Monday, Jan. 12, 1931
Modern Martyr
RACHEL MOON -- Lorna Rea -- Harper ($2.50).
Rachel Moon was an extremist, and might have been a doting wife or a Left-Wing mother. As it was -- She was at school in Switzerland when her father telegraphed her about her mother's serious illness. She found her mother paralyzed, unconscious, her face so twisted she was almost unrecognizable. Rachel's elder sister was married, almost an invalid herself; her younger sister Per-dita was terrified of sickness, and would not even go in her mother's room. So Rachel had to manage things. She went at it as if she were leading the charge of the Light Brigade. She not only kept house but helped nurse her mother, worried about her day & night. She finally got a complex on the subject and used to talk to her unconscious mother when they were alone. When the rest of them prevailed on Rachel to take a vacation she thought it almost sinful to leave her post, but when she got to her cousin's seaside cottage, among boys & girls her own age, she forgot her Mission and had a good time. Clive, poor but brilliant embryo-scientist, fell in love with her immediately, swept her off her feet. But their engagement grew longer & longer. When he got a flatteringly good job in Zurich Clive wanted Rachel to marry him and go there, but she refused to leave her mother, broke off the engagement. When he married Perdita instead, Rachel thought she could not stand it, but soon found her Mission made up for everything. As it must to all men & women, Death came at last to the unconscious hulk of her mother. Then Rachel was out of a job, but she soon found another and settled down for life as a professional martyr.
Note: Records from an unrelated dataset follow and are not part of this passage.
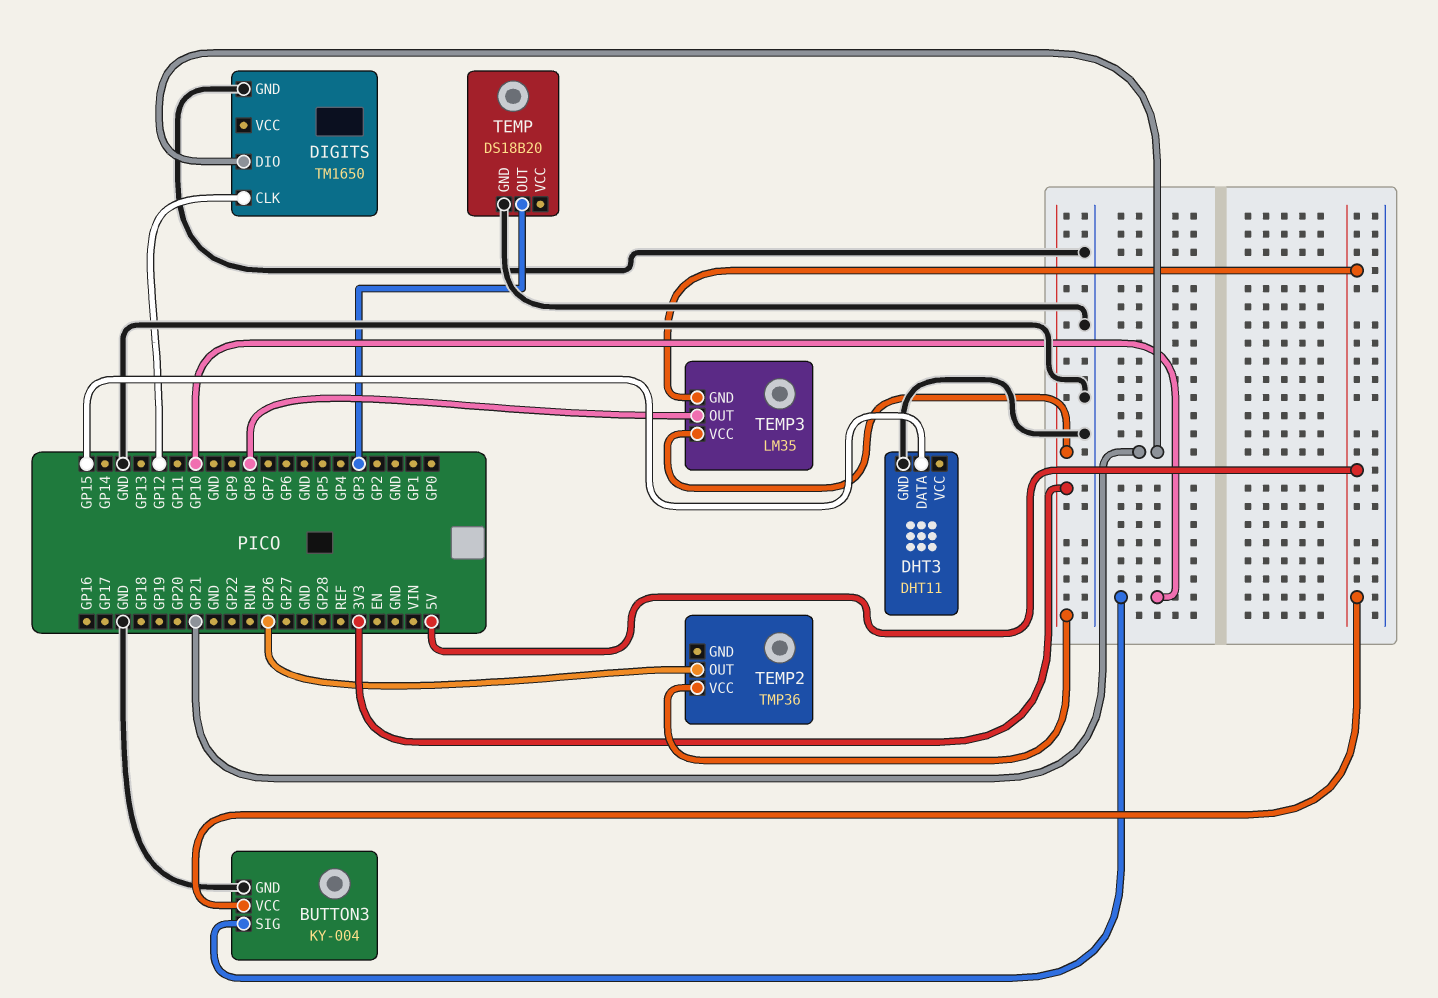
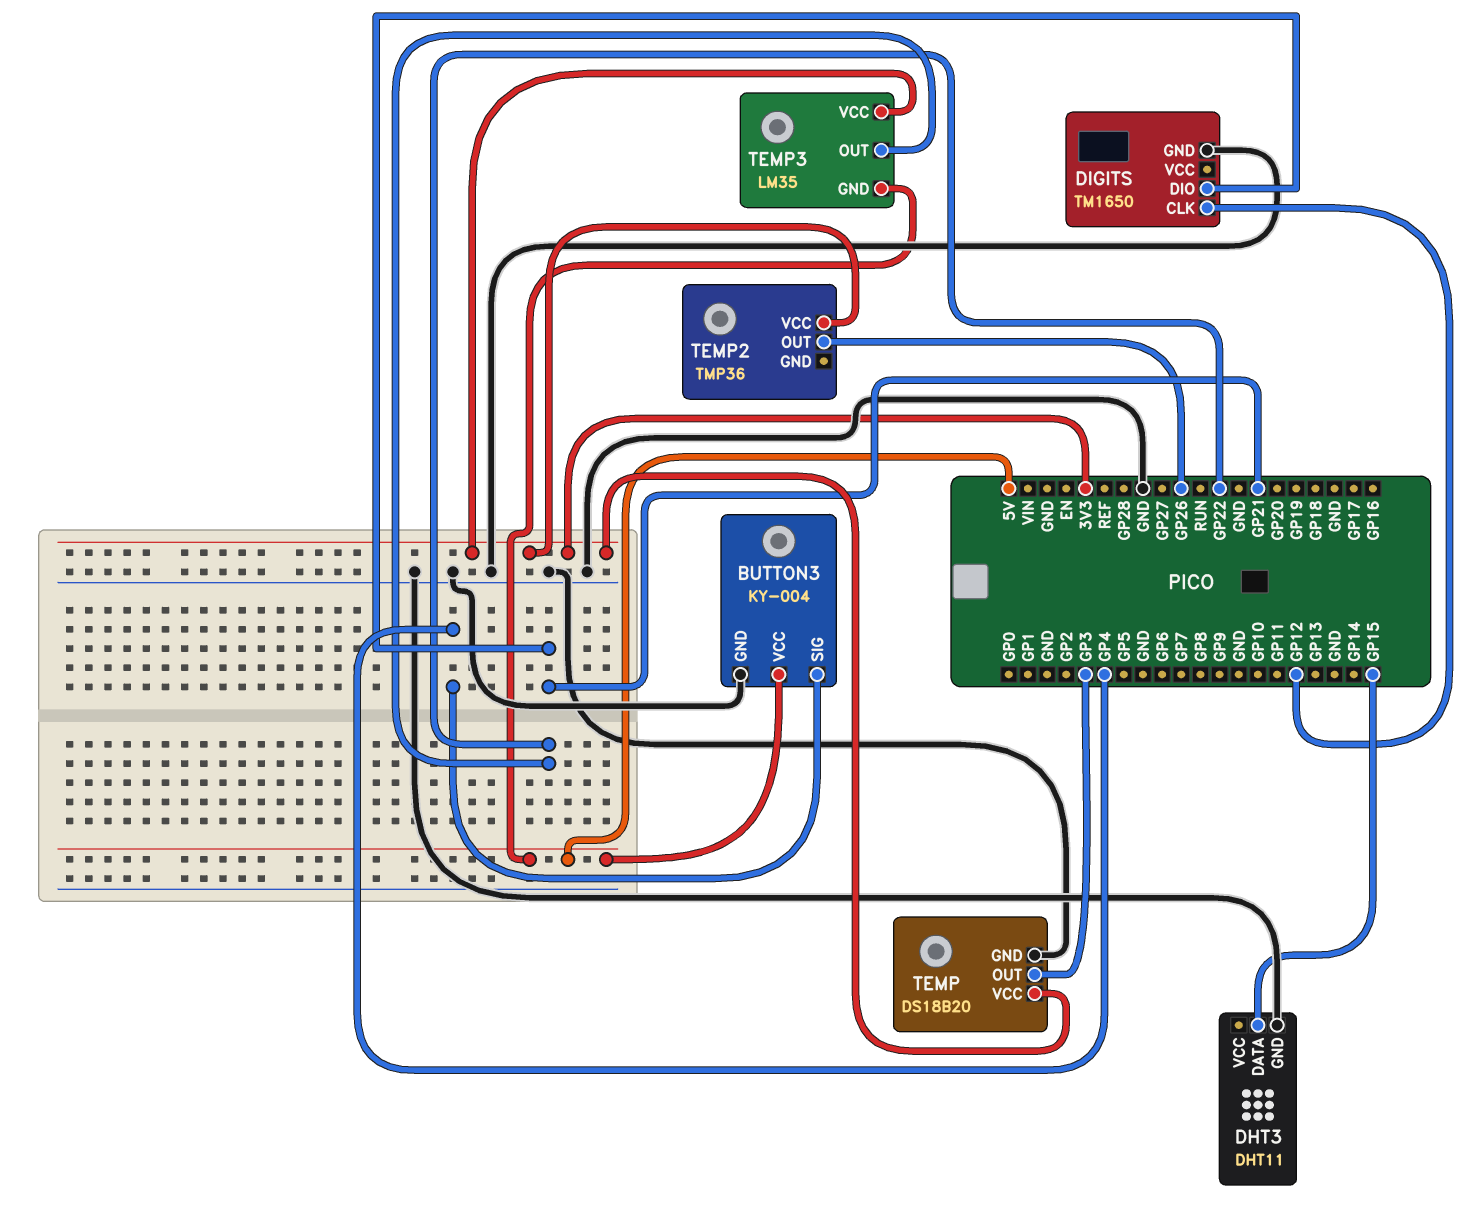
BUTTON3 pin SIG: GP10 -> GP4
TEMP pin VCC: none -> 3V3
TEMP3 pin OUT: GP8 -> GP22

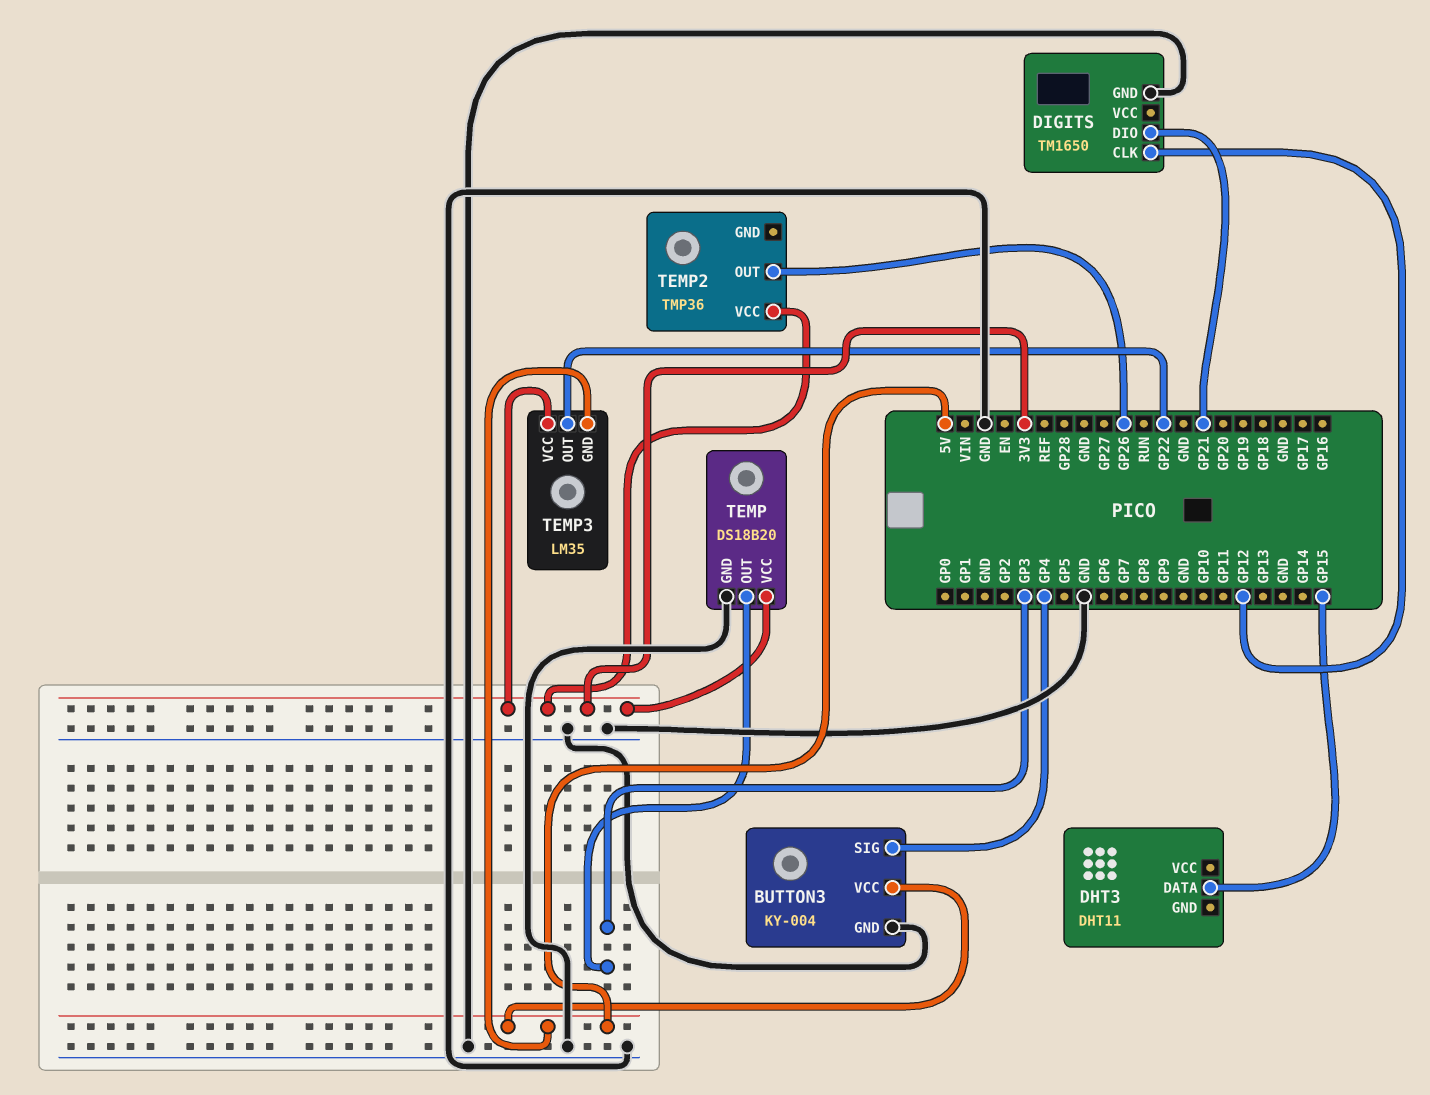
DHT3 pin GND: GND -> none

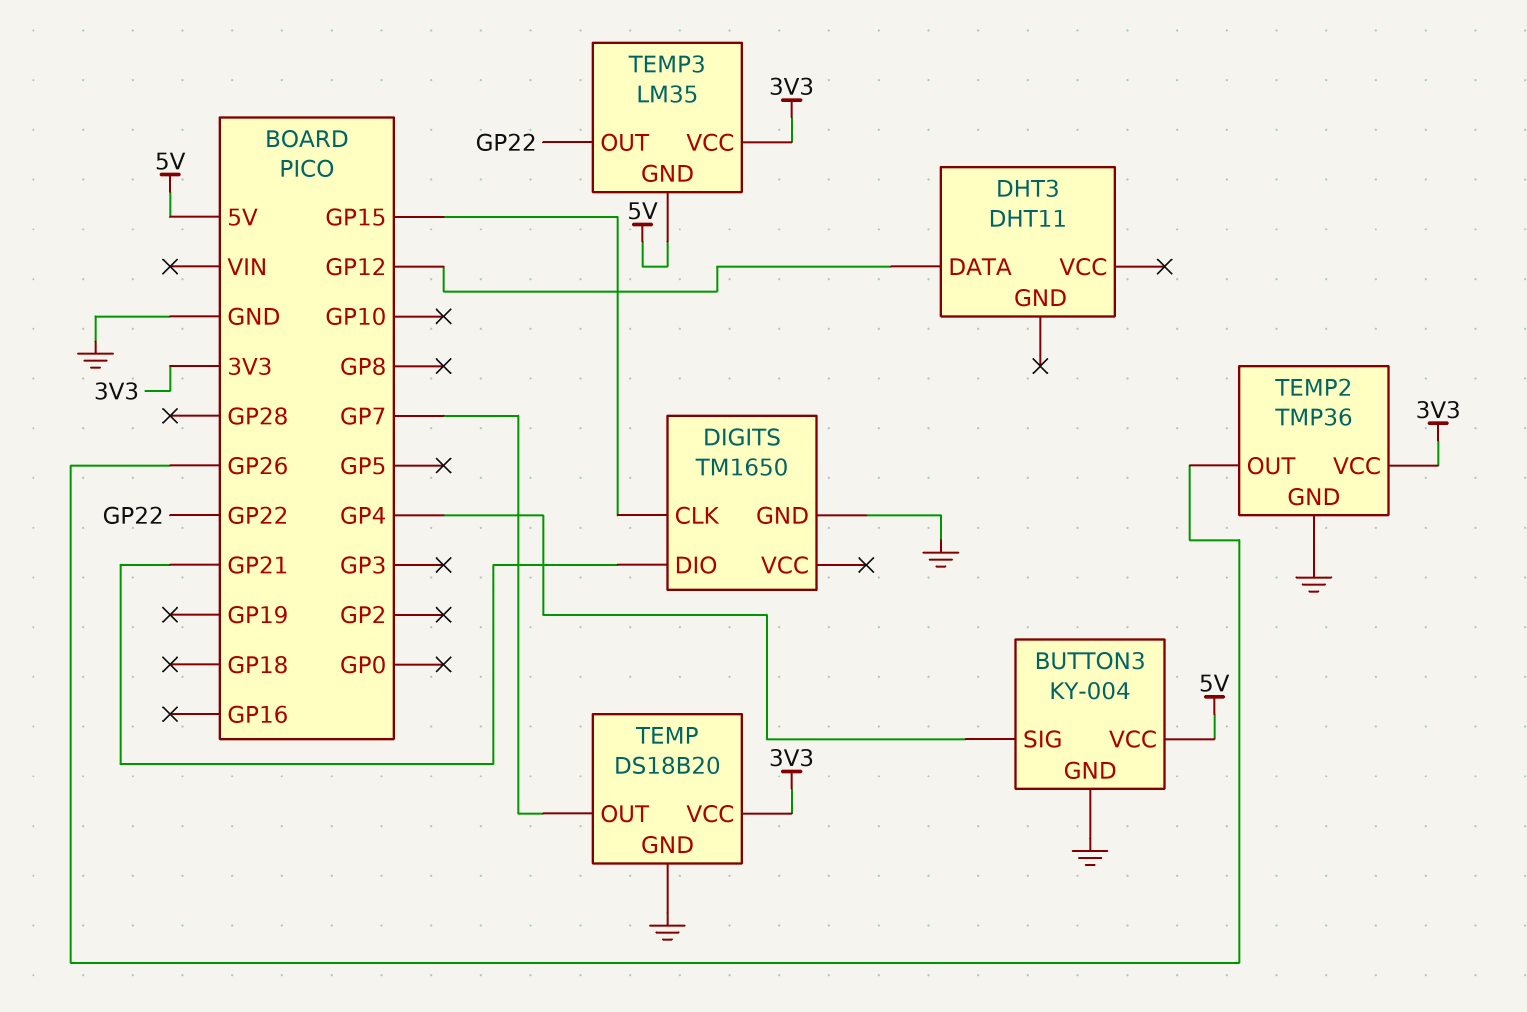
DHT3 pin DATA: GP15 -> GP12
DIGITS pin CLK: GP12 -> GP15
TEMP pin OUT: GP3 -> GP7
TEMP2 pin GND: none -> GND

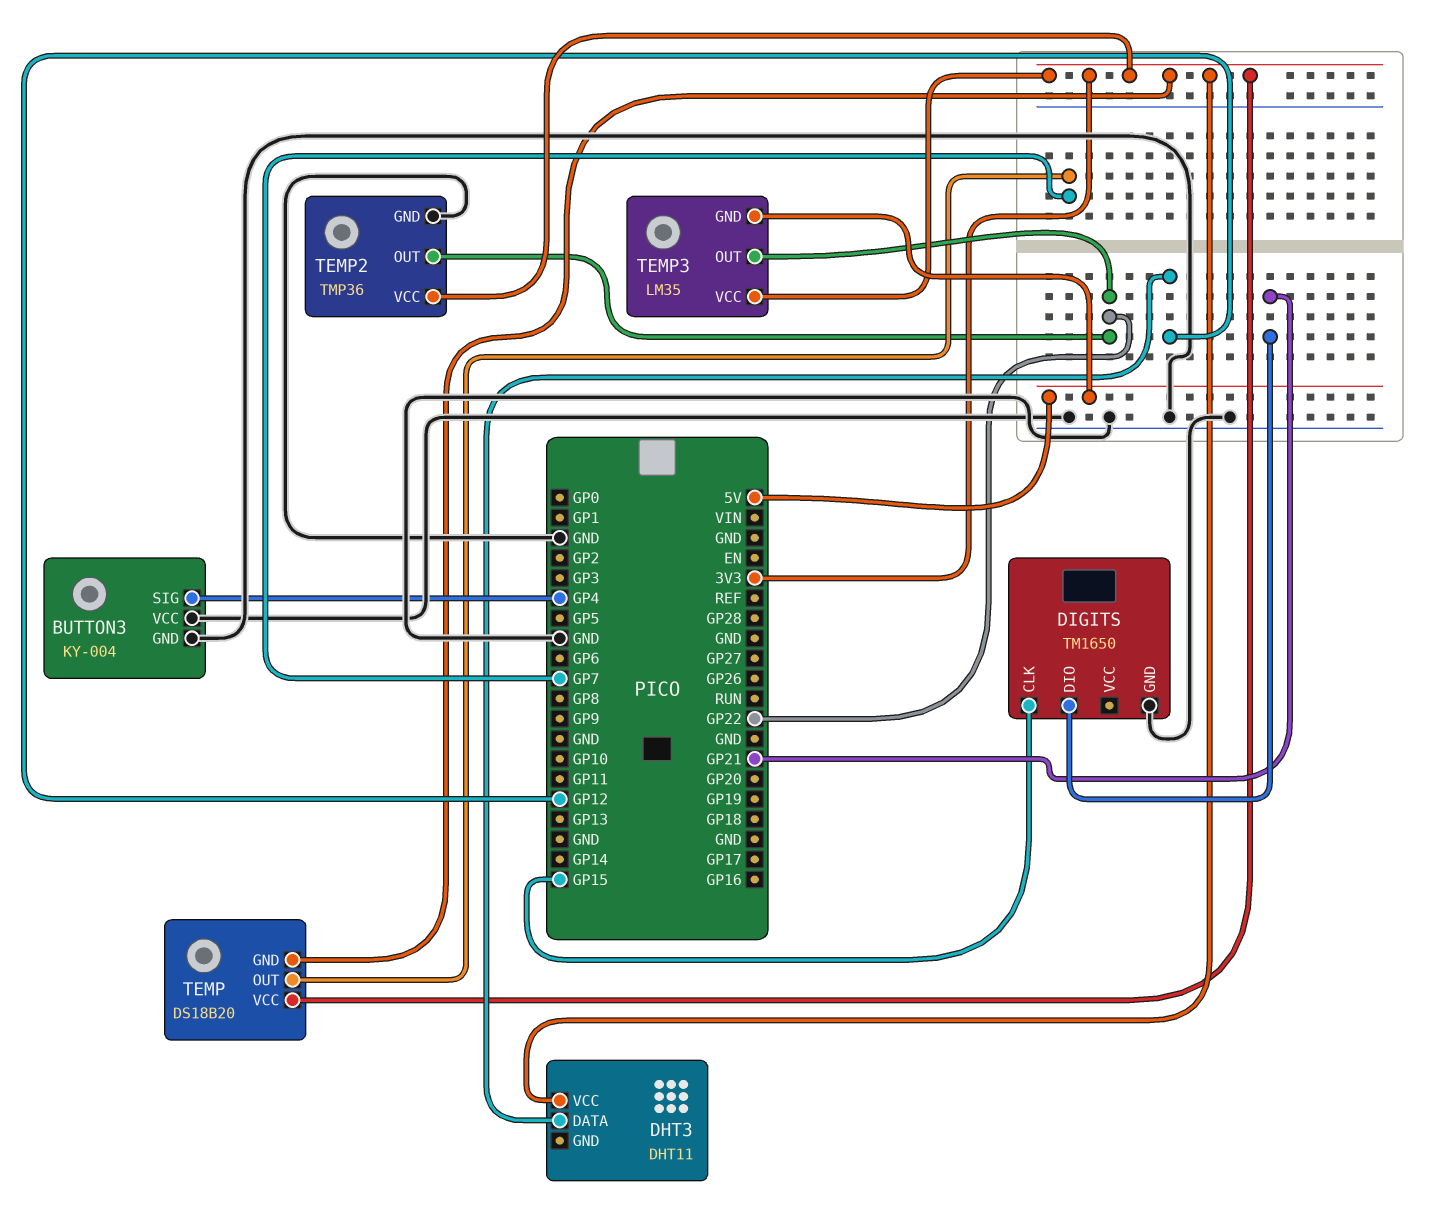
BUTTON3 pin VCC: 5V -> GND
DHT3 pin VCC: none -> 3V3
TEMP pin GND: GND -> 3V3
TEMP2 pin OUT: GP26 -> GP22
The Author. Lorna Rea (Mrs. Philip Russel Rea) wrote "passionately romantic" short stories as a child. At Cambridge, England, she studied under "Q" (Sir Arthur Thomas Quiller-Couch); the War sidetracked her to medicine; marriage sidetracked that. When her husband was ordered to Switzerland for his health, she took her two children along, decided to start writing again. Her first book was Six Mrs. Greenes.